- Artists : Marcella Campa, Stefano Avesani
- Project Team : Xinyi Zhao, Wenwen Wang, Giacomo Squaquara
- Project Manager : Cai Song Yan
- Curators : BONALLIANCE Consultancy, Anouchka van Driel
- The Client : WWF
- City : Shenzhen
- Country : China
“Upside Down” is an installation in Shenzhen made of discarded fishing nets forming a landscape suspended between sea and sky people can walk through.
“Upside Down” has been designed for WWF to raise awareness on the work of recycling fishing nets done with local fishing communities. Throwing away used nets costs nowadays much less than repairing them, but this commonly used practice has enormous repercussions on the ecosystem of the seabed globally: WWF's effort is to involve local fishing communities to find and define alternative solutions.
The installation is part of a larger event open to the public for three weeks in the new Sea World Culture and Art Center facing Shenzhen bay, which will further travel around other Chinese cities.
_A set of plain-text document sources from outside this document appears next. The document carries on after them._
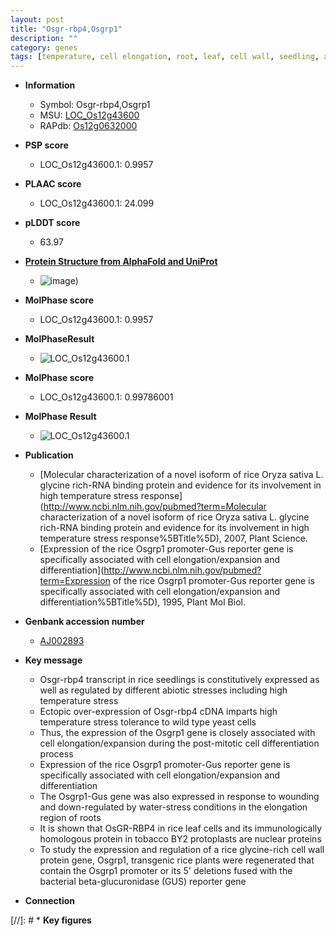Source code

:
 ```yaml
---
layout: post
title: "Osgr-rbp4,Osgrp1"
description: ""
category: genes
tags: [temperature, cell elongation, root, leaf, cell wall, seedling, abiotic stress]
---
```


* **Information**  
    + Symbol: Osgr-rbp4,Osgrp1  
    + MSU: [LOC_Os12g43600](http://rice.plantbiology.msu.edu/cgi-bin/ORF_infopage.cgi?orf=LOC_Os12g43600)  
    + RAPdb: [Os12g0632000](http://rapdb.dna.affrc.go.jp/viewer/gbrowse_details/irgsp1?name=Os12g0632000)  

* **PSP score**  
    + LOC_Os12g43600.1: 0.9957 

* **PLAAC score**  
    + LOC_Os12g43600.1: 24.099 

* **pLDDT score**
    + 63.97

* **[Protein Structure from AlphaFold and UniProt](https://www.uniprot.org/uniprotkb/Q2QLR2/entry#structure)**
    + ![image](https://ricepsp.github.io/images/Q2/AF-Q2QLR2-F1.png))

* **MolPhase score**
    + LOC_Os12g43600.1: 0.9957

* **MolPhaseResult**
    + ![LOC_Os12g43600.1](https://ricepsp.github.io/pictures/LOC_Os12g/LOC_Os12g43600.1.png)

* **MolPhase score**
    + LOC_Os12g43600.1: 0.99786001

* **MolPhase Result**
    + ![LOC_Os12g43600.1](https://304243504.github.io/Pictures/LOC_Os12g/LOC_Os12g43600.1.png)

* **Publication**  
    + [Molecular characterization of a novel isoform of rice Oryza sativa L. glycine rich-RNA binding protein and evidence for its involvement in high temperature stress response](http://www.ncbi.nlm.nih.gov/pubmed?term=Molecular characterization of a novel isoform of rice Oryza sativa L. glycine rich-RNA binding protein and evidence for its involvement in high temperature stress response%5BTitle%5D), 2007, Plant Science.
    + [Expression of the rice Osgrp1 promoter-Gus reporter gene is specifically associated with cell elongation/expansion and differentiation](http://www.ncbi.nlm.nih.gov/pubmed?term=Expression of the rice Osgrp1 promoter-Gus reporter gene is specifically associated with cell elongation/expansion and differentiation%5BTitle%5D), 1995, Plant Mol Biol.

* **Genbank accession number**  
    + [AJ002893](http://www.ncbi.nlm.nih.gov/nuccore/AJ002893)

* **Key message**  
    + Osgr-rbp4 transcript in rice seedlings is constitutively expressed as well as regulated by different abiotic stresses including high temperature stress
    + Ectopic over-expression of Osgr-rbp4 cDNA imparts high temperature stress tolerance to wild type yeast cells
    + Thus, the expression of the Osgrp1 gene is closely associated with cell elongation/expansion during the post-mitotic cell differentiation process
    + Expression of the rice Osgrp1 promoter-Gus reporter gene is specifically associated with cell elongation/expansion and differentiation
    + The Osgrp1-Gus gene was also expressed in response to wounding and down-regulated by water-stress conditions in the elongation region of roots
    + It is shown that OsGR-RBP4 in rice leaf cells and its immunologically homologous protein in tobacco BY2 protoplasts are nuclear proteins
    + To study the expression and regulation of a rice glycine-rich cell wall protein gene, Osgrp1, transgenic rice plants were regenerated that contain the Osgrp1 promoter or its 5' deletions fused with the bacterial beta-glucuronidase (GUS) reporter gene

* **Connection**  

[//]: # * **Key figures**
Visitors can experience different installations organized on few stations: Fishing Behind the Net "Fishermen's Story Exhibition, "Fresh Responsibility" Fish Market, “inside and outside the net” audio and visual stations, Marine Biodiversity Map of China, photographic material to document WWF activities in the ocean and workshops as a contribution to becoming aware of consuming the fish species whose fishing has less impact on the fragile balance of marine life. All installations have a different interactive character to appeal to different senses: visitors could get to know the ocean in depths by walking into the installation and feel the texture of the fishing net, reading the fisherman stories, listening to the music or learning to select the sustainable seafood.
To build an emotional bond between people living in the city and the oceans, fishing nets have been used as a metaphoric connecting element. It is in fact a tool for fishermen working in the sea, a soft element with an adaptive shape, a barrier that blends in with the color of the sea…“Upside Down” installation creates an evocative environment visitors can interact with, being free to move around. The installation is organized as single units that can be assembled as a dense vertical group or along a walkway to create a stretched path.
Taking inspiration from the shape of the fishing pot nets, the layout has developed like a group of modular elements rising up from the ground. The result is a series of subtly organic objects, structures that arise from below and grow upwards. Their repetition creates an immersive effect, an enveloping background inviting visitors to immerse themselves into a different environment full of marine references, as if we were bringing the Ocean into the city. The installation is a hymn to the sea and the man. Material used for the wrapping are used fishing nets, recovered from sea waste, which show the marks of life and time. They have been cut, adapted, sewed again and installed together, in the same way fishermen used to do every day, to mend and fix what the ocean is constantly consuming in a relationship of love and struggle.